[WHAT TO PRODUCE] Copy each of the following lines word for word, omitting the pictures.

[DATA FOR REVIEW]
════
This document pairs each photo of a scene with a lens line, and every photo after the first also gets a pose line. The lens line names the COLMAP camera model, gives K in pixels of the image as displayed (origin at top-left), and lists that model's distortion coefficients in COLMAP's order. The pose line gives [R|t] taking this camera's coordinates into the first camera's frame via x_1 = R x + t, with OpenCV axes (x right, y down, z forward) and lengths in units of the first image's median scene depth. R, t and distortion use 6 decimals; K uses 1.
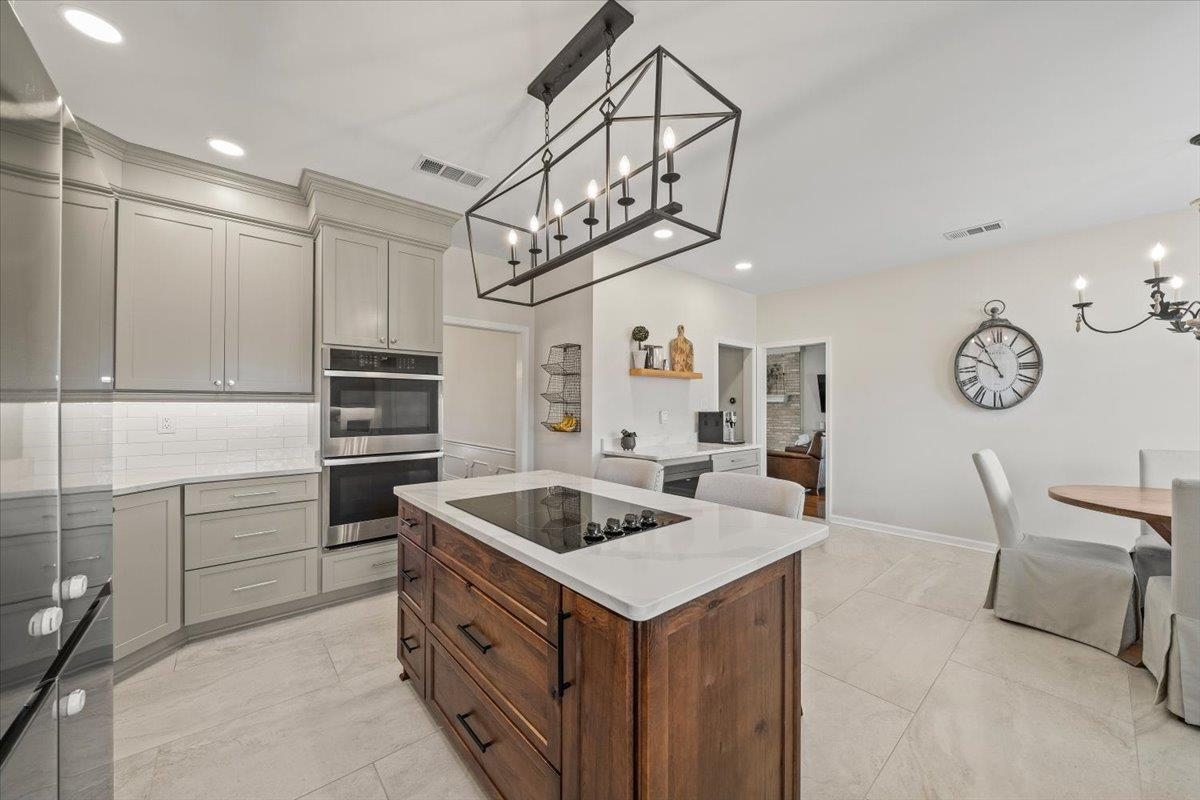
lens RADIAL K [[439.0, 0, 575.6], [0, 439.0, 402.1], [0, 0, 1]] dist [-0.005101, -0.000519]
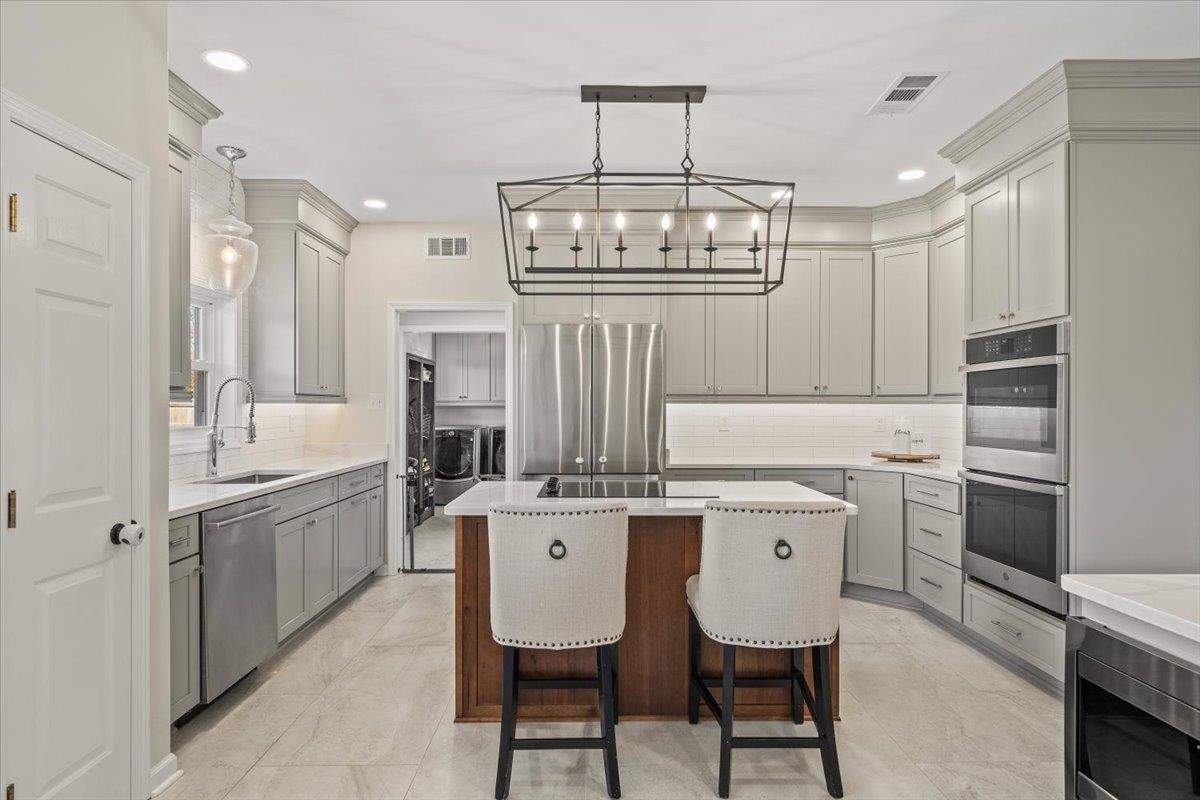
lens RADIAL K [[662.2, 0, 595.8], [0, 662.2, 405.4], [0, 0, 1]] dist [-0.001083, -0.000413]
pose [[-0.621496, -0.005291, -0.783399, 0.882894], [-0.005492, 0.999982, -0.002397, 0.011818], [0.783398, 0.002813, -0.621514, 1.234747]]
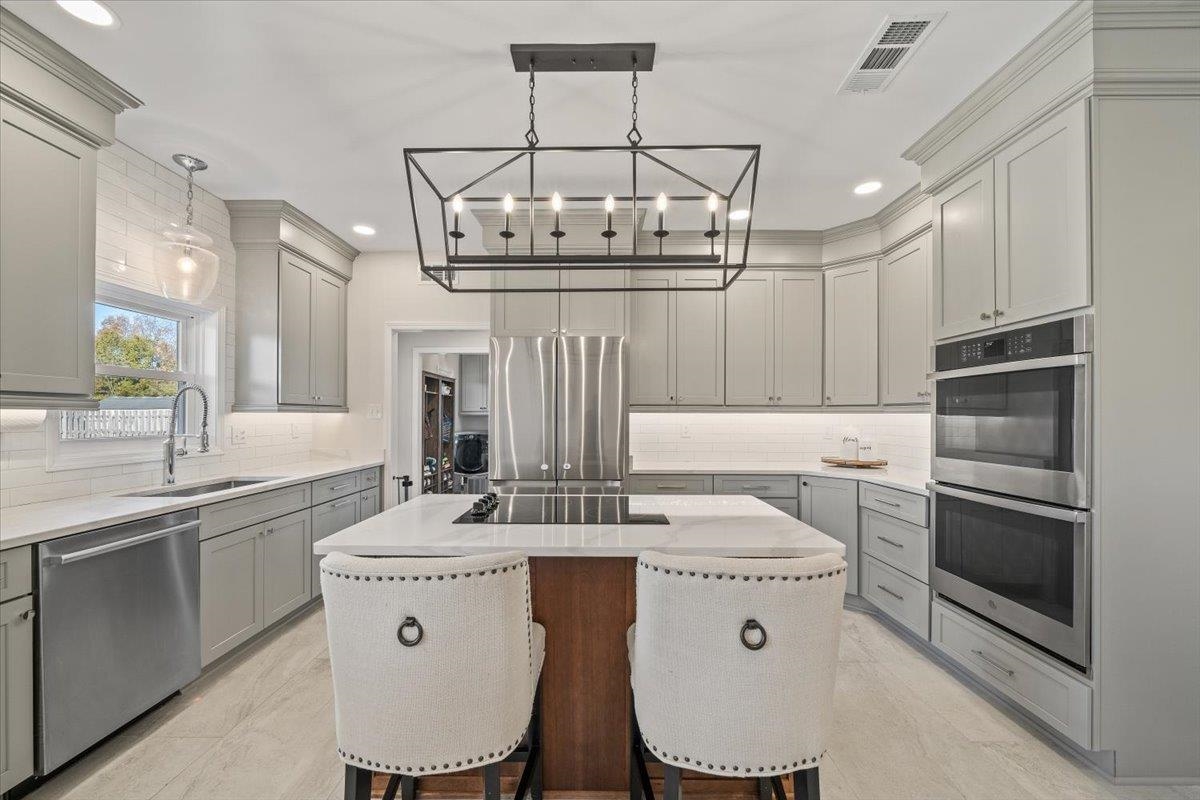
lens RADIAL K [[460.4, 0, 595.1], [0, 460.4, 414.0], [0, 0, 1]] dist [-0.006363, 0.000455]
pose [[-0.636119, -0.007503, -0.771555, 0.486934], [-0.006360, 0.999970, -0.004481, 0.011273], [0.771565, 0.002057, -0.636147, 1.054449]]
════
[REPLY TO THE EXERCISE]
This document pairs each photo of a scene with a lens line, and every photo after the first also gets a pose line. The lens line names the COLMAP camera model, gives K in pixels of the image as displayed (origin at top-left), and lists that model's distortion coefficients in COLMAP's order. The pose line gives [R|t] taking this camera's coordinates into the first camera's frame via x_1 = R x + t, with OpenCV axes (x right, y down, z forward) and lengths in units of the first image's median scene depth. R, t and distortion use 6 decimals; K uses 1.
lens RADIAL K [[439.0, 0, 575.6], [0, 439.0, 402.1], [0, 0, 1]] dist [-0.005101, -0.000519]
lens RADIAL K [[662.2, 0, 595.8], [0, 662.2, 405.4], [0, 0, 1]] dist [-0.001083, -0.000413]
pose [[-0.621496, -0.005291, -0.783399, 0.882894], [-0.005492, 0.999982, -0.002397, 0.011818], [0.783398, 0.002813, -0.621514, 1.234747]]
lens RADIAL K [[460.4, 0, 595.1], [0, 460.4, 414.0], [0, 0, 1]] dist [-0.006363, 0.000455]
pose [[-0.636119, -0.007503, -0.771555, 0.486934], [-0.006360, 0.999970, -0.004481, 0.011273], [0.771565, 0.002057, -0.636147, 1.054449]]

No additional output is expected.